* **Provided records**
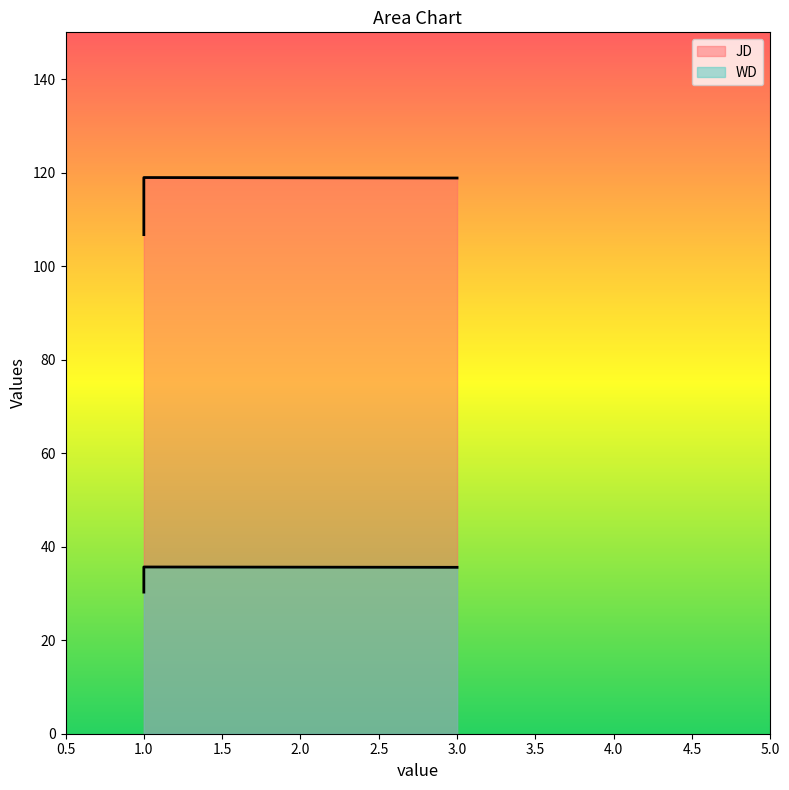

Does the chart have visible grid lines?

No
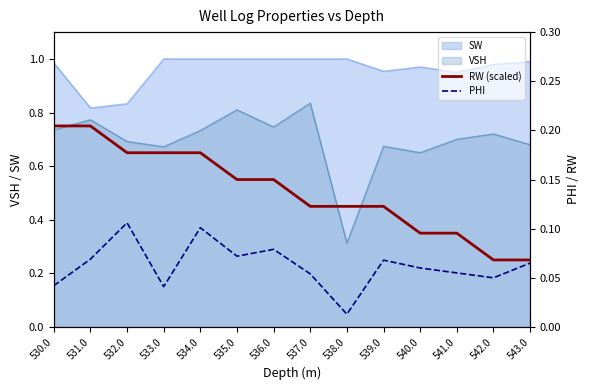

What position from the left is 536.0?

7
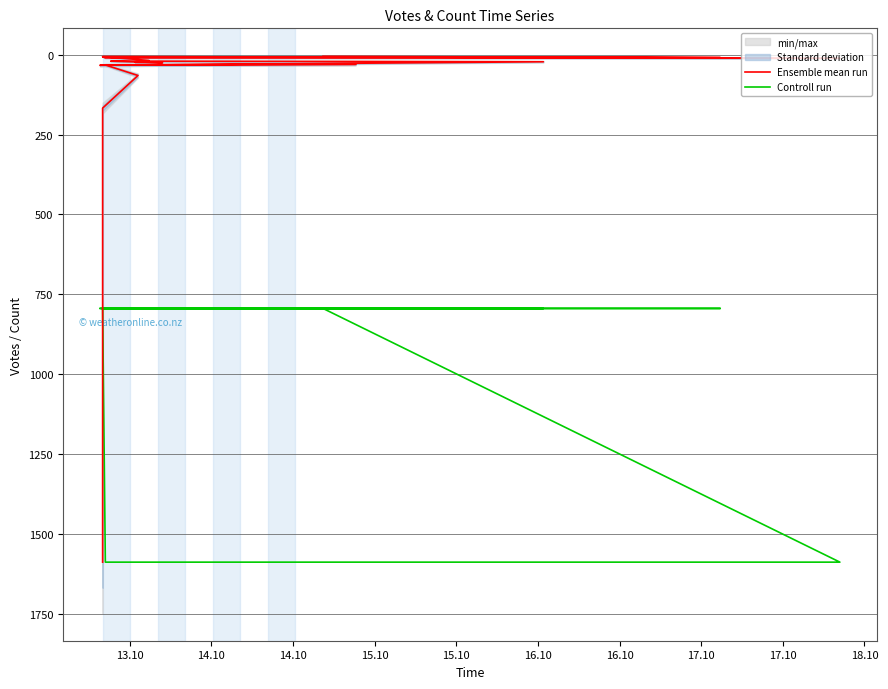

Is this an area chart (filled region under the line)?

No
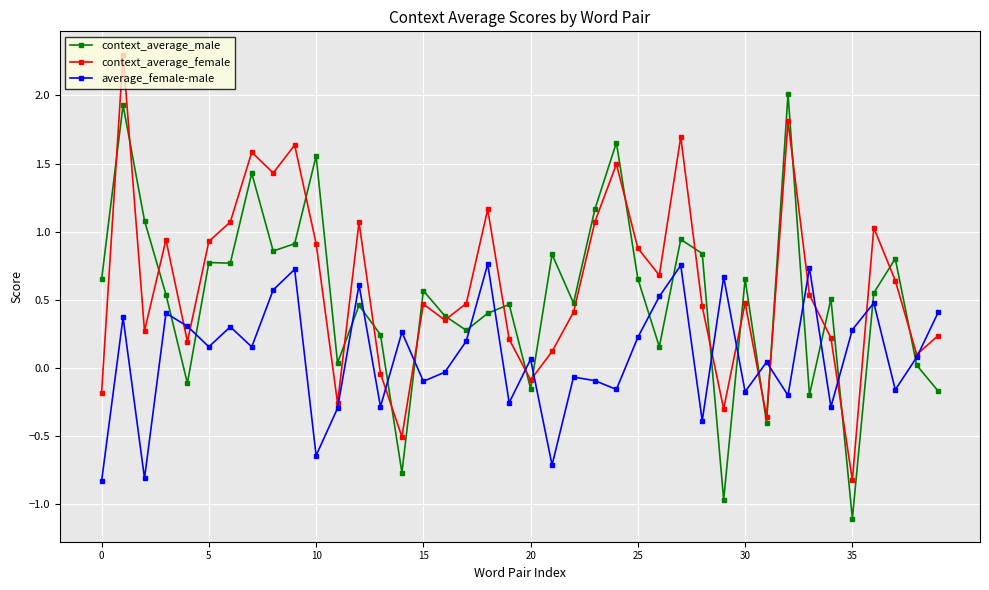

What is the average value of the average_female-male series?

0.1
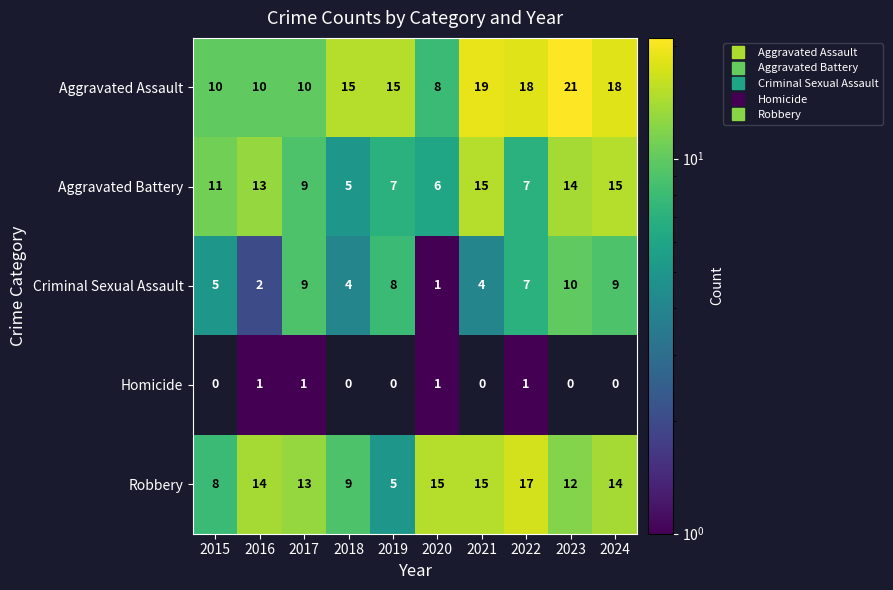

What is the difference between the maximum and minimum values in the Robbery series?

12.0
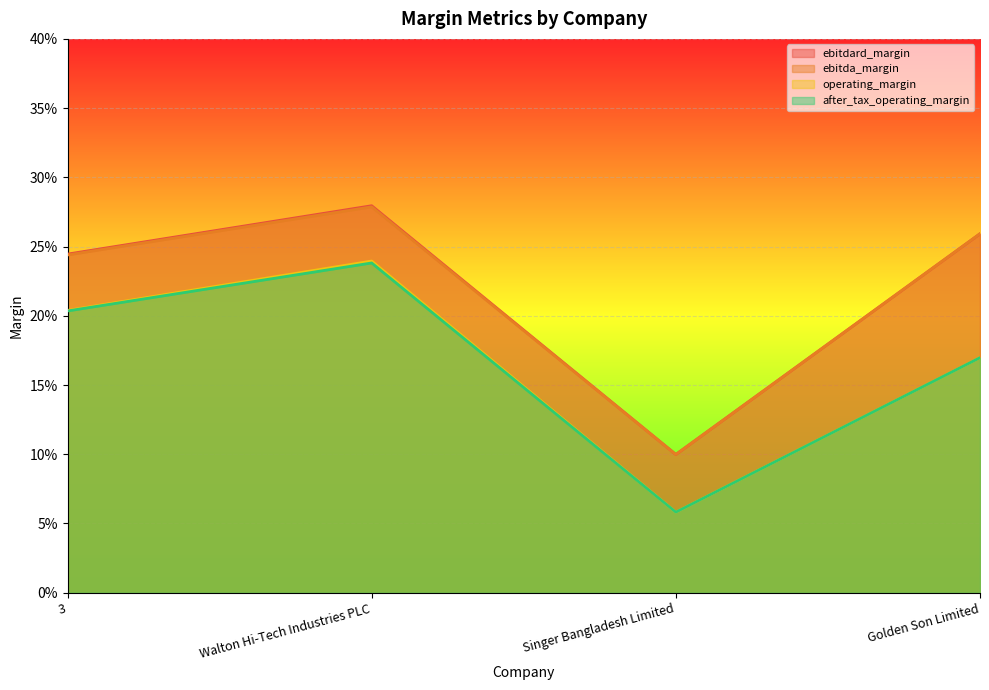

Is it true that ebitdard_margin equals 0.3 at Walton Hi-Tech Industries PLC?

True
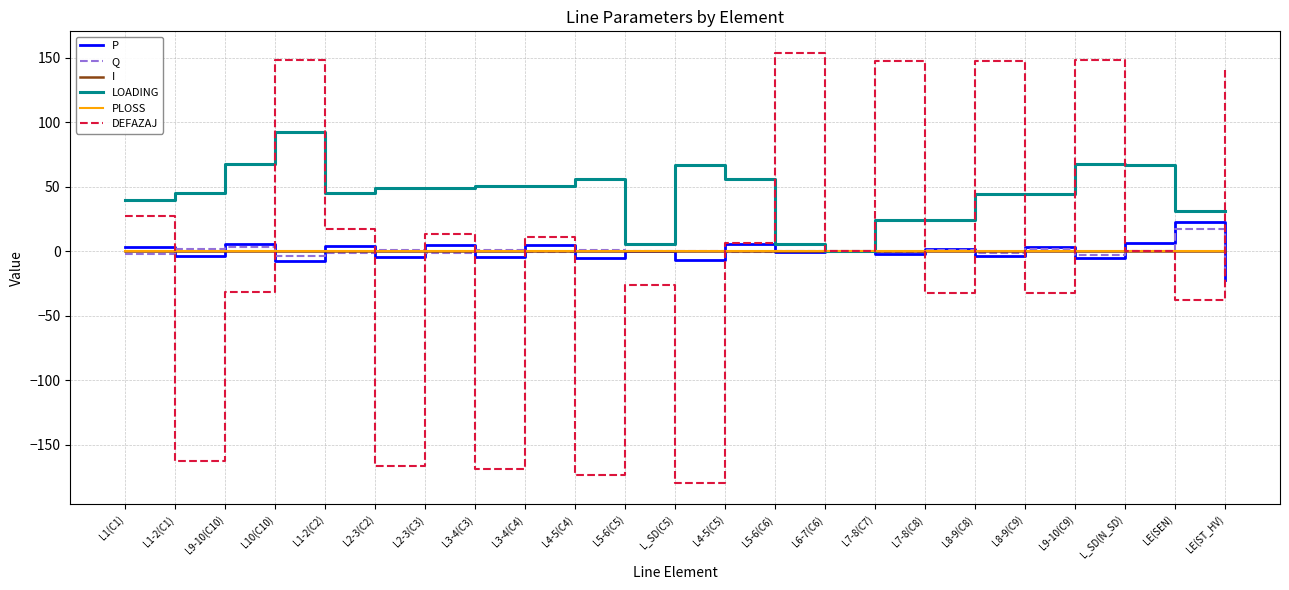

At which category does P reach its first local valley?

L1-2(C1)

* **Work to be completed**
Put the material above into a Markdown table with the columns "Row" and "Line", one numbered row for each line of text. Skip blank lines and leave the pictures out.

* **Problem solution**
| Row | Line |
|---|---|
| 1 | Does the chart have visible grid lines? |
| 2 | No |
| 3 | What position from the left is 536.0? |
| 4 | 7 |
| 5 | Is this an area chart (filled region under the line)? |
| 6 | No |
| 7 | What is the average value of the average_female-male series? |
| 8 | 0.1 |
| 9 | What is the difference between the maximum and minimum values in the Robbery series? |
| 10 | 12.0 |
| 11 | Is it true that ebitdard_margin equals 0.3 at Walton Hi-Tech Industries PLC? |
| 12 | True |
| 13 | At which category does P reach its first local valley? |
| 14 | L1-2(C1) |